Я думаю, что если бы Наташа все выслушала, все усвоила, и тогда она меня не поняла бы и не простила. Она видит глубже меня.

Как не поняла бы и не простила меня моя мать. Мама потребовала когда-то от меня подвига, и сама себя принесла в жертву. Наташа тоже потребует подвига… На подвиг готов… Принести ее в жертву не могу…

Можно не верить.

Когда-то мальчиком, на даче в Мурино (Роман "Опавшие листья". Часть первая. Глава XXXII.), я издевался над своей старой няней. Я смеялся над ее верой в чертей. Я говорил ей: "Какие же черти? С рогами и хвостами?"

Я тогда верил, что чертей нет. И потом я не верил в диавола. Все эти изыскания теософов, исследования астрала казались мне праздными измышлениями зарвавшегося ума. Я был материалистом. Я отдался военной службе и, не мудрствуя лукаво, учил солдат, потом был в Академии, командовал ротой, батальоном и полком. Был на войне. Были в моей жизни какие-то явления в пустыне… Над ними я не задумывался.

Но в Бога я верил?

Я верую в творческую силу Бога, в Его милосердие и всемогущество. Я верую в светлые силы ангельские, и столько раз я убеждался в их невидимой помощи.
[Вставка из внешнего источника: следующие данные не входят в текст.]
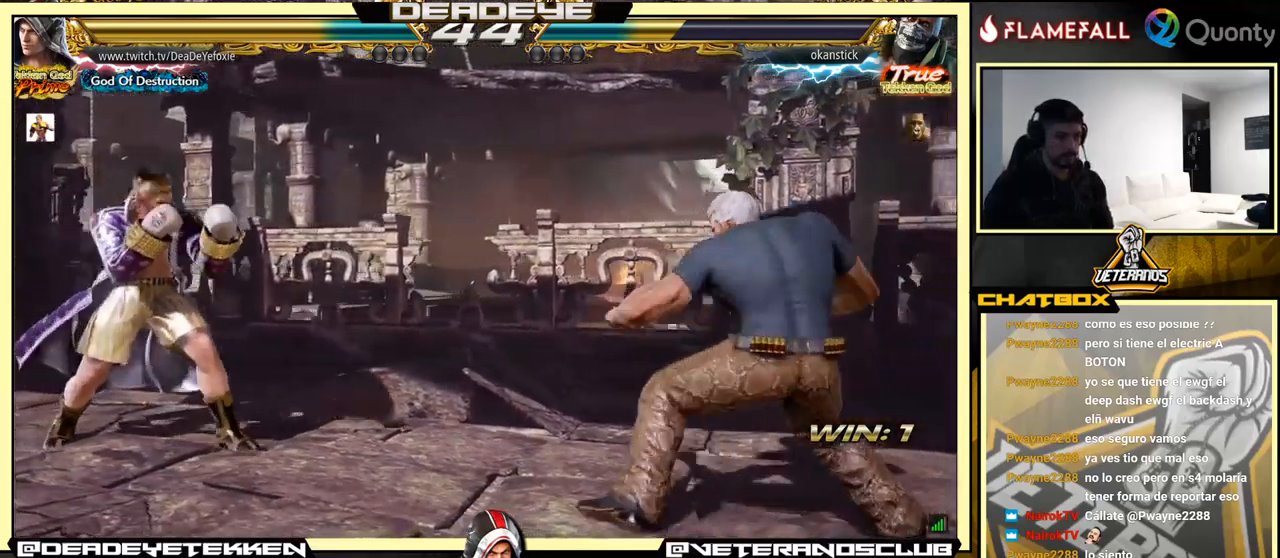
{"buttons": [], "left_stick": "center", "events": [[16, "left_stick", "center"], [66, "R2", "down"], [183, "R2", "up"], [333, "TRIANGLE", "down"], [383, "TRIANGLE", "up"]]}
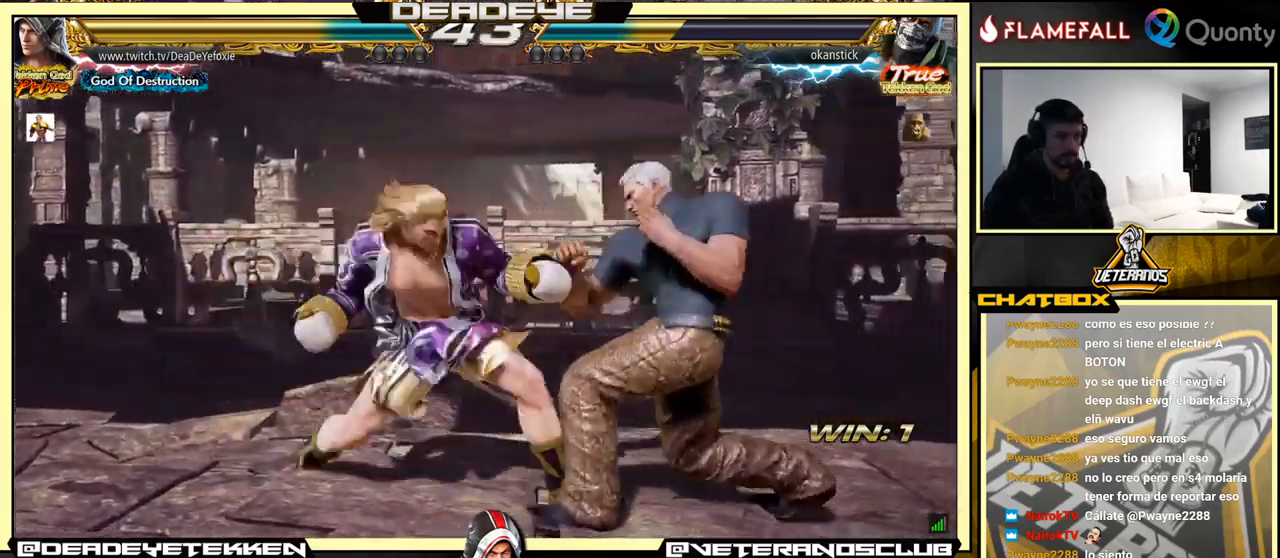
{"buttons": [], "left_stick": "right", "events": [[33, "left_stick", "left"], [166, "left_stick", "center"], [366, "left_stick", "right"], [450, "left_stick", "center"], [500, "left_stick", "right"]]}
Но если Бог есть со всеми Его силами ангельскими, — есть и противоборство Богу, есть диавол со всеми его темными силами.

В Бога верую… В диавола — нет.

Странно. Двадцатый век, электричество, беспроволочный телеграф, бешеная техника, громадные знания. Я генерал генерального штаба, отец многочисленного семейства и вдруг верую в черта, как старая баба… Как няня Клуша…
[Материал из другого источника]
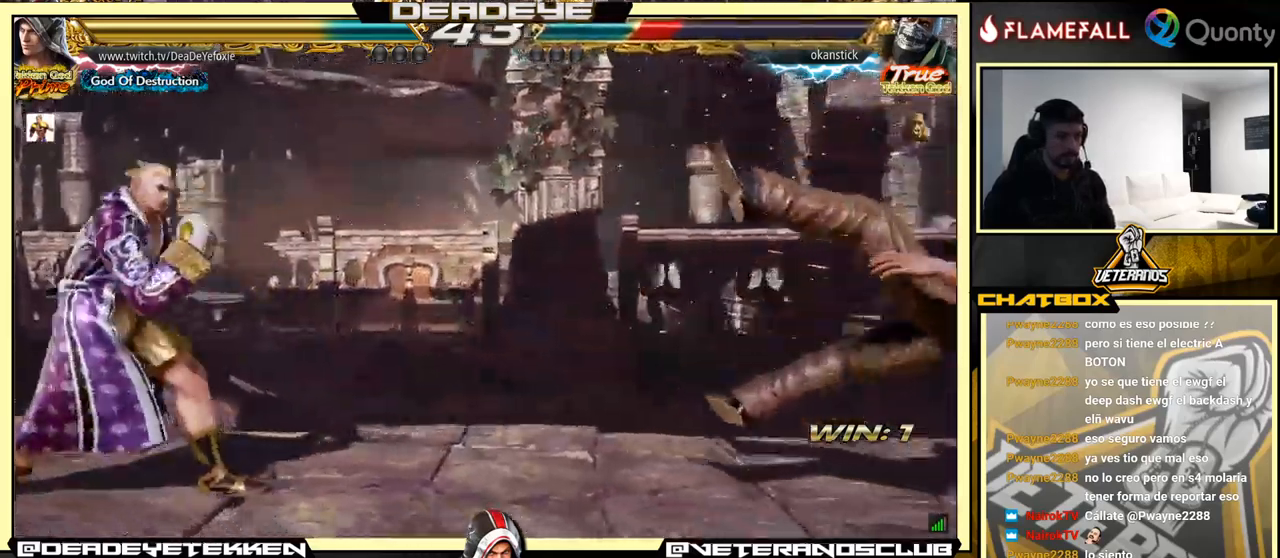
{"buttons": [], "left_stick": "right", "events": []}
Но почему они так борются с церковью, со священниками? Так боятся ее? Почему на шапки и на рукава вводят они пятиконечную кровавую звезду — ту самую опрокинутую пентаграмму, заключающую в себе голову козла-человека, так похожего на жида? Почему так тщательно прививают они народу хулу на Бога и наняли целую свору заборных поэтиков и писателей, чтобы творить всенародно богохульство?

Потому что они жиды?

Нет… Там далеко не все жиды… Потому что… Но расскажу все по порядку…

Мне трудно рассказать все по порядку. Мысли путаются. Чтобы все было ясно, приходится отвлечься в сторону.

В Москву с фронта приезжал товарищ Заболотный. Я его помню лихим взводным 2-го эскадрона. Видел его незадолго до революции в Турции, в Малой Азии.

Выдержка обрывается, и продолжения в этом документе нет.